Who's least at risk? Big spenders with good credit scores who don't carry balances.

"Brace yourselves. For the next nine months, until this law takes effect, issuers will do more of the same: raising interest rates, pushing through new and higher fees, and continuing to scale back credit limits," said Greg McBride, a senior financial analyst at Bankrate.com. "Everybody, including those with very good credit, will have to get accustomed to lower credit limits, higher rates and higher fees as a result."

Read on for how the landscape will change and how you can best cope.

Talk back: Have you been abused by a credit card company?
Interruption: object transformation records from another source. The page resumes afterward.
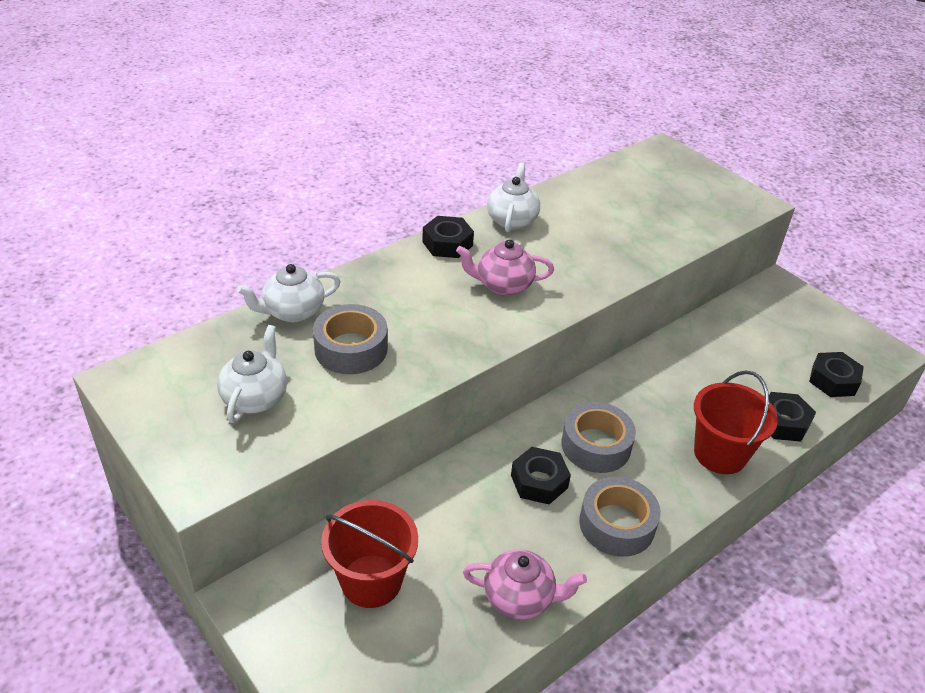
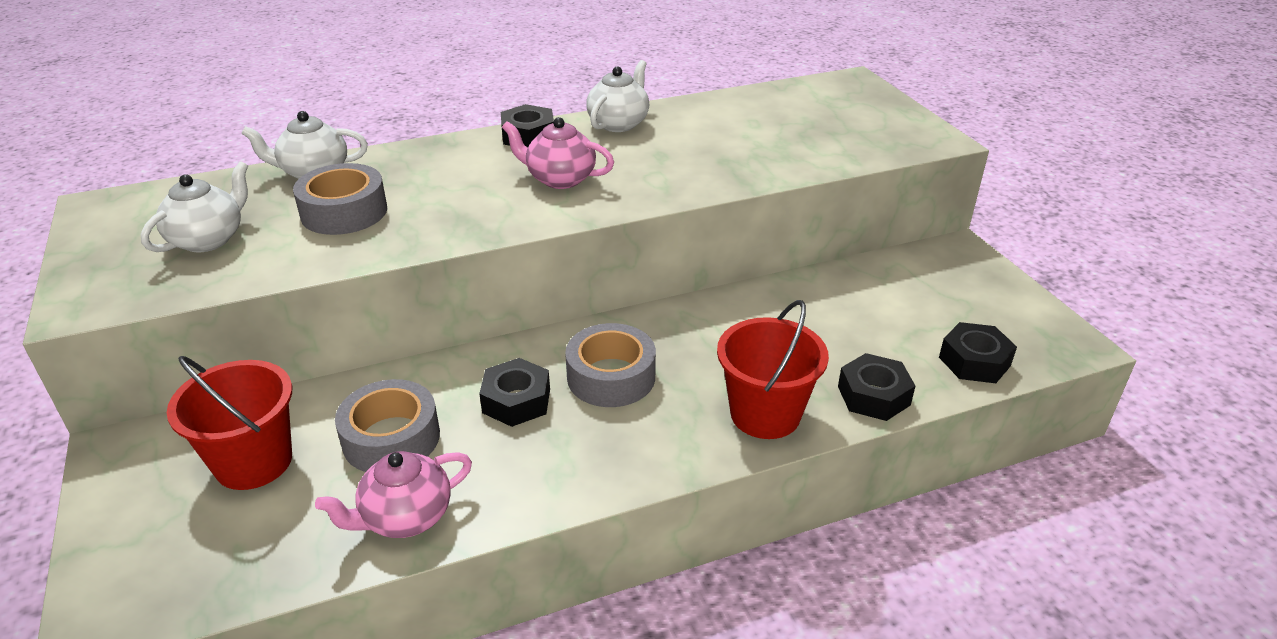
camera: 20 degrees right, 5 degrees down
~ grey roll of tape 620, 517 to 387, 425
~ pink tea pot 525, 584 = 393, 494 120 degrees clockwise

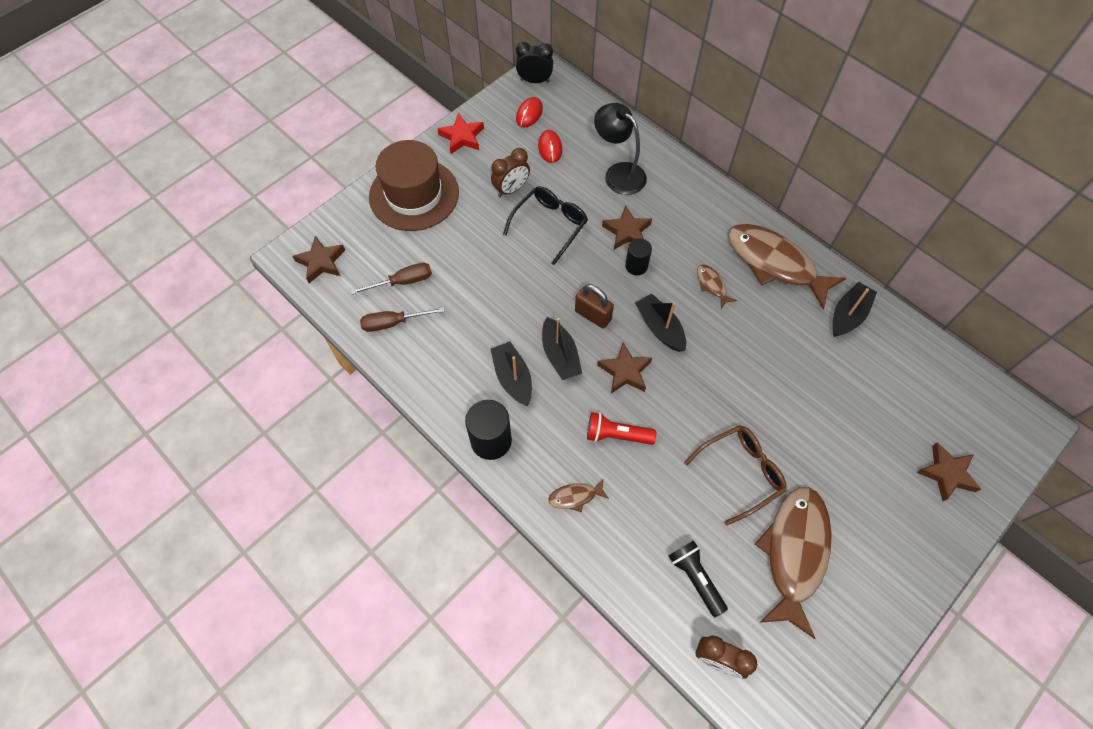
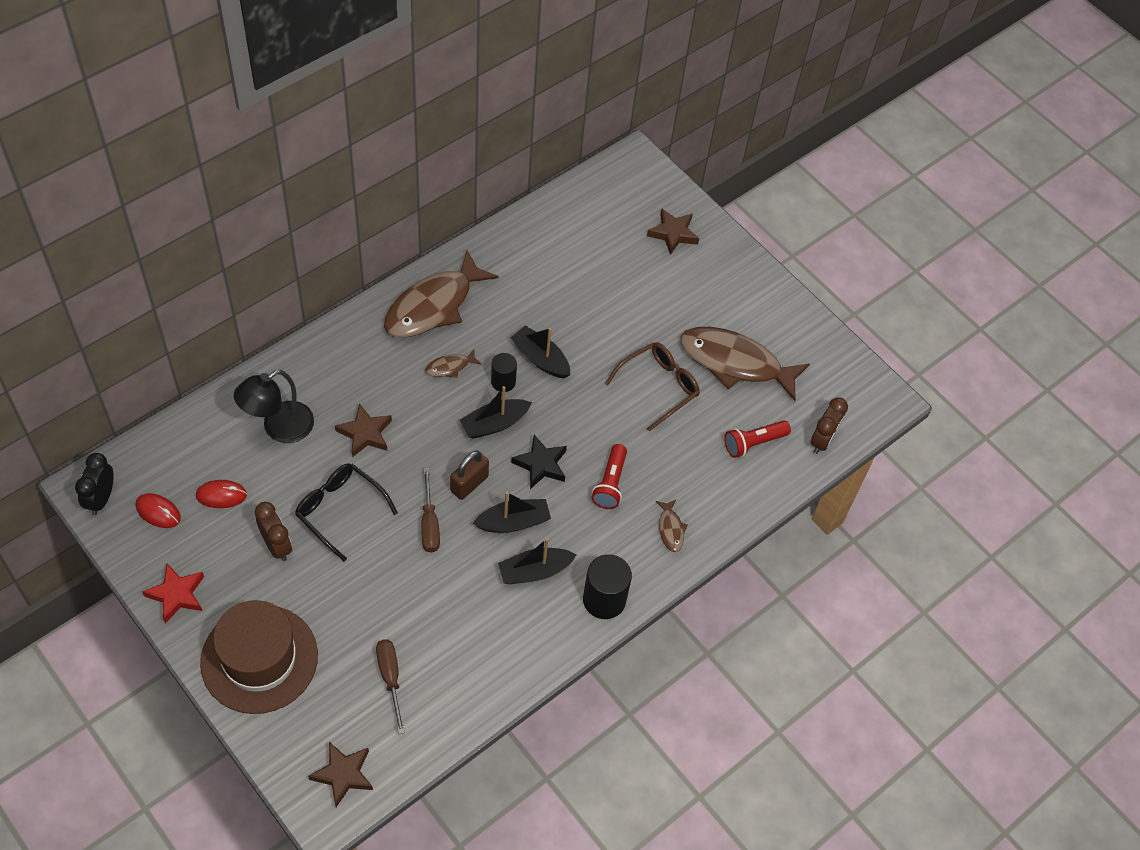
camera: 90 degrees left, 5 degrees down
~ dark brown hand screwdriver 402, 319 to 430, 510
~ ebony cylinder shape 638, 256 to 504, 372
~ ebony sailboat 855, 309 to 540, 352
~ dark brown star shape 624, 368 to ebony star shape 539, 462
~ ebony pocket torch 698, 578 to scarlet pocket torch 757, 439
~ dark brown glasses 735, 475 = 652, 386 75 degrees clockwise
First, a little history: After years of offering cards to virtually everyone, including toddlers and dogs, issuers started overhauling their practices early last year as the recession took hold. (Read my column "The credit card party is officially over" from February 2008 to see how it all began.) Rate increases, account closures and credit limit cuts became more widespread as delinquencies started to spike and as issuers lost access to the securitization market that had provided them with so much cash.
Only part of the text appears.